County: Come to Old Saddle Road to see lava, but don’t wander off or leave trash
Mauna Loa woke up nine days ago and has been putting on a show ever since. The crowds keep coming to see the lava flow down the massive mountain, especially at night when the bright orange glow stands out against the dark sky.
Day and night, thousands of motorists are traversing the 4.5-mile viewing route through military grounds on Old Saddle Road to see the volcano’s performance. But some people are trespassing and others are littering — which “could ruin it for everybody,” Hawai’i County Mayor Mitch Roth said during a news conference on Monday.
“On the route, weʻre asking people to stay by their cars and not get out and hike into the fields,” Roth said. “It is dangerous out there. We want people to be safe.”
That is especially the case after the discovery of unexploded ordnance caused the shut down of the lava parking area — which is on the U.S. Army Garrison’s Pōhakuloa Training Area — for several hours on Sunday. The device, which only detonates smoke, was located in the lava rocks approximately 30 to 45 feet off Old Saddle Road.
Mayor Roth also said people should not leave their trash behind: “That is not right. Thatʻs not pono.”
Lilinoe Losalio of Ocean View went up to the mauna to see the lava flow at 3 a.m. on Monday. She said even at that hour there were a lot of people along the viewing route “just doing their own things.”
For Losalio, it included picking up two garbage bags full of trash.

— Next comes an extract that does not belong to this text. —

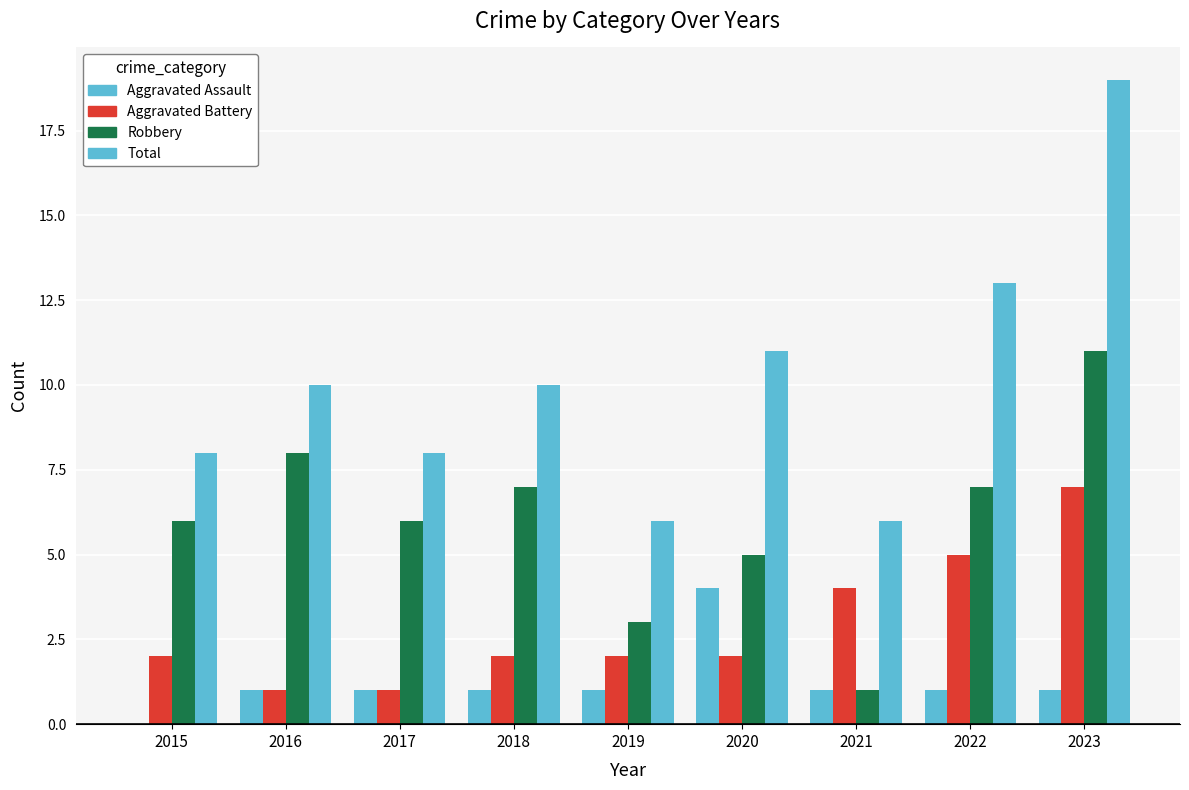

What is the difference between the Total values at 2022 and 2021?

7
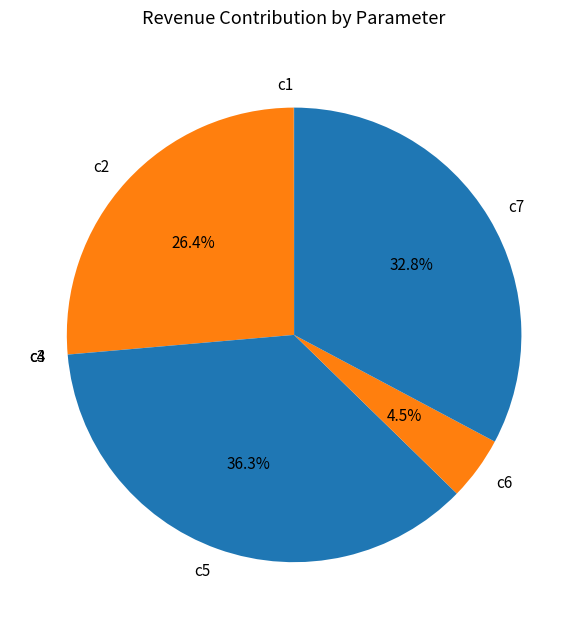

Is there a majority slice in this chart?

No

She collected lots of alcohol containers, beverage bottles, cans and glass, metal, wood, plastic, rubber from tires and cigarette butts. She also said she saw old car parts and found drugs right off the side of the parking area.
“It was about three hours of picking up garbage,” she said. “I’m not really frustrated about the trash. Unfortunately, it is a product of people in general.”
She hopes people will see her picking up trash and “be inspired to pick up maybe one or two pieces.”
County officials say Parks and Recreation staff are going through the area twice daily to clean up the area. The county also has partnered with the community to have a dumpster added to ensure adequate areas for collection.
“We’re very appreciative of the way people are cleaning up after themselves and others,” county spokesperson Cyrus Johnasen said.
Days ago, the Hawai‘i County and Pōhakuloa Training Area opened the portion of Old Saddle Road to provide a safe place to view the lava flow and alleviate traffic congestion.
Johnasen said there are no county workers being used to help traffic movement on the mitigation route. However, the county has hired security personnel who will begin working in the area at noon.
The county also requested service members from the Hawaii National Guard to help with traffic control. Former Gov. David Ige granted the request, with 20 service members stationed in the area, starting Monday.
Roth said “quite a large crowd” along the traffic mitigation route on Saturday led to traffic issues.
“We went back and we made some adjustments to our traffic pattern, and hopefully things will be flowing a lot quicker,” he said.
Roth also suggested that people use the restrooms at Gilbert Kahele Recreation Area before entering the viewing zone, although there are facilities available in the viewing zone.
He also said a lot of people tend to stop when they see a spectacular view of the eruption in the first mile of the 4.5-mile route. “The views actually get better the last couple of miles,” he said.
The opening of the mitigation route has reduced the number of crashes on Daniel K. Inouye Highway. On Sunday night, there was one parking citation, one vehicle was towed (because it had mechanical issues) and there were two minor traffic collisions with no injuries, said Hawaii police spokesperson Denise Laitinen.
She said motorists are pretty compliant when they are asked to move along. There is a 90-minute limit to stay in the viewing area.
Emergency Rule No. 2, issued Nov. 30, prohibits parking and traversing or walking on the highway and its shoulders between the 16-mile marker and Highway 190, or Hawaiʻi Belt Road. Anyone who violates the rule could face a fine of up to $1,000.
Laitinen said the Hawaii Department of Transportation will be utilizing the Hilo-bound shoulder lane from the 38-mile marker for the viewing entrance to the lava parking area in case traffic should get backed up. There will be signs posted.
As the lava inches closer to Saddle Road, Hawai’i Island’s main east-west thoroughfare, officials have not said what the threshold is for when they would close the highway. The lava was 2.15 miles away from the highway as of Monday afternoon.
“There [are] a lot of pieces into that equation,” Roth said. “How fast itʻs moving? How close is it going to come to the highway? How long will it take? Is there any dangers that we are seeing? Now we have that one other danger [unexploded ordance] that we have to factor in. If people are going out into the field we may have to close the highway sooner. So we are asking people not to do that.”